Our team at the Autism Spectrum Center includes ASD resource specialists who will help you choose among developmental and educational therapies and navigate community resources. Learn more here.

Additional therapies for ASD

Your child’s treatment program may also involve a number of other components:

  • Speech-language therapy can help your child understand language and use it to express himself. At Boston Children’s, extensive services are offered through our Center for Communication Enhancement.
  • Total communication interventions through our Autism Language Program can help your child use any possible means of communication — including speech, symbol systems, gestures, sign language, and innovative technologies.
  • Occupational and physical therapy may develop your child’s fine and gross motor skills (e.g., using her hands or other parts of her body), and dealing with sensory inputs from her environment.

Are there complementary therapies for ASD?

Many families use complementary therapies such as supplements, diet changes, or alternative biomedical interventions. Our team is always happy to discuss these therapies with you, and we would want to be aware of any therapies that you’re considering.
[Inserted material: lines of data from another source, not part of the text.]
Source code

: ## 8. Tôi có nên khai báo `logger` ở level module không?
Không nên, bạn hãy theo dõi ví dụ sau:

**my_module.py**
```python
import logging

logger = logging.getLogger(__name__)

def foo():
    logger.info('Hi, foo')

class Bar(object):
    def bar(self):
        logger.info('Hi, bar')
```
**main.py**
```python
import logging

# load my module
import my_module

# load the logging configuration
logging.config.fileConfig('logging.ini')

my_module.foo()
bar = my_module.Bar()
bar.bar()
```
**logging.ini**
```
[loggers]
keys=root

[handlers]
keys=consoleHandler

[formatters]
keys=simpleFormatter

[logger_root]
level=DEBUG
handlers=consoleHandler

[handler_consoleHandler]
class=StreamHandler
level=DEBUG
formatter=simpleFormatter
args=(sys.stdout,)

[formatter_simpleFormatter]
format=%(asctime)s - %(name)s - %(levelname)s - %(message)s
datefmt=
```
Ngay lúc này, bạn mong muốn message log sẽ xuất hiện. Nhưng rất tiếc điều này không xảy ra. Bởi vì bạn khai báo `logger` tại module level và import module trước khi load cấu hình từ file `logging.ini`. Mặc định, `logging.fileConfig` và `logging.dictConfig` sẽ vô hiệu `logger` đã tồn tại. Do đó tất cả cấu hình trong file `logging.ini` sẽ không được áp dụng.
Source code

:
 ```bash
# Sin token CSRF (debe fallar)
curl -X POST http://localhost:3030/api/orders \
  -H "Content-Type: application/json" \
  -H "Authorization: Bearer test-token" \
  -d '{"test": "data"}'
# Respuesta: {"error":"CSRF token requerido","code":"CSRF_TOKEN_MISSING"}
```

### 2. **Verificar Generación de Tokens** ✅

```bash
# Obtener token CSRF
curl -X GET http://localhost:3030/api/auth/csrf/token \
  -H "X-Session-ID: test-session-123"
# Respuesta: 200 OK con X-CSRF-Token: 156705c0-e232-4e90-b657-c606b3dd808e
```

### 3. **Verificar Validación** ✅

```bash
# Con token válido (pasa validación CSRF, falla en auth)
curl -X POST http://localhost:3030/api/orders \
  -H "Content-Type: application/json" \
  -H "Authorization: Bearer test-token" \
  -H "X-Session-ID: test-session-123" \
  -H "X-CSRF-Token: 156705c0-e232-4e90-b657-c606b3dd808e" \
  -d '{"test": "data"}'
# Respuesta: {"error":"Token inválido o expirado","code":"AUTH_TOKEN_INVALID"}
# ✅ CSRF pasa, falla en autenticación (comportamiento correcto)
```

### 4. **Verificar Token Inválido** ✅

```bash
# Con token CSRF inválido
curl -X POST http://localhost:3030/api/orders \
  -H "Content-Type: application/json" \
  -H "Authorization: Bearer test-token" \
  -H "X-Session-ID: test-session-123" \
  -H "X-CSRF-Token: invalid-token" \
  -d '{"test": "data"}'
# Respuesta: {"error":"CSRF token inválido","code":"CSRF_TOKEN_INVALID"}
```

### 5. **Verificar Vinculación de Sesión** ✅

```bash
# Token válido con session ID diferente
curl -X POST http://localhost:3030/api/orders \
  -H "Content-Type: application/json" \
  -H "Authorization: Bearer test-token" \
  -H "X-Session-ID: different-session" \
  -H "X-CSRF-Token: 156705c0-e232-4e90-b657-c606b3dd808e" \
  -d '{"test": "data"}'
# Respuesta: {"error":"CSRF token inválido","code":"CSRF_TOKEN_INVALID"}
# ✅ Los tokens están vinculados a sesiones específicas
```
Unfortunately, while there is a lot of anecdotal information available, especially on the Internet, most of these treatments are not well studied. Some medications, herbal therapies, vitamin supplements, or special diets, even if termed “natural” or “herbal,” may be ineffective and even unsafe or harmful if not used properly. For example, many families consider the gluten-free/casein-free diet, but careful implementation is important to avoid nutritional problems that could impact your child’s health and growth.

Are there medications for ASD?

There’s currently no medication for the core symptoms of ASD, although this is an area of active research at Boston Children’s. Medications are, however, often used successfully for symptoms related to ASD, such as irritability, hyperactivity or attention problems, anxiety, or seizures. Often, once these related symptoms are treated, your child can make more progress with behavioral therapies for ASD itself.

Ongoing care

As your child grows up, the therapies that he needs will probably change. After the initial assessment, we will follow your child closely to:

  • see how he is developing and how his therapies are working for him
  • make new recommendations for education and therapy
  • watch for any related medical concerns
  • discuss any questions and concerns you may have

Our goal is for every child with ASD to lead an active and happy life.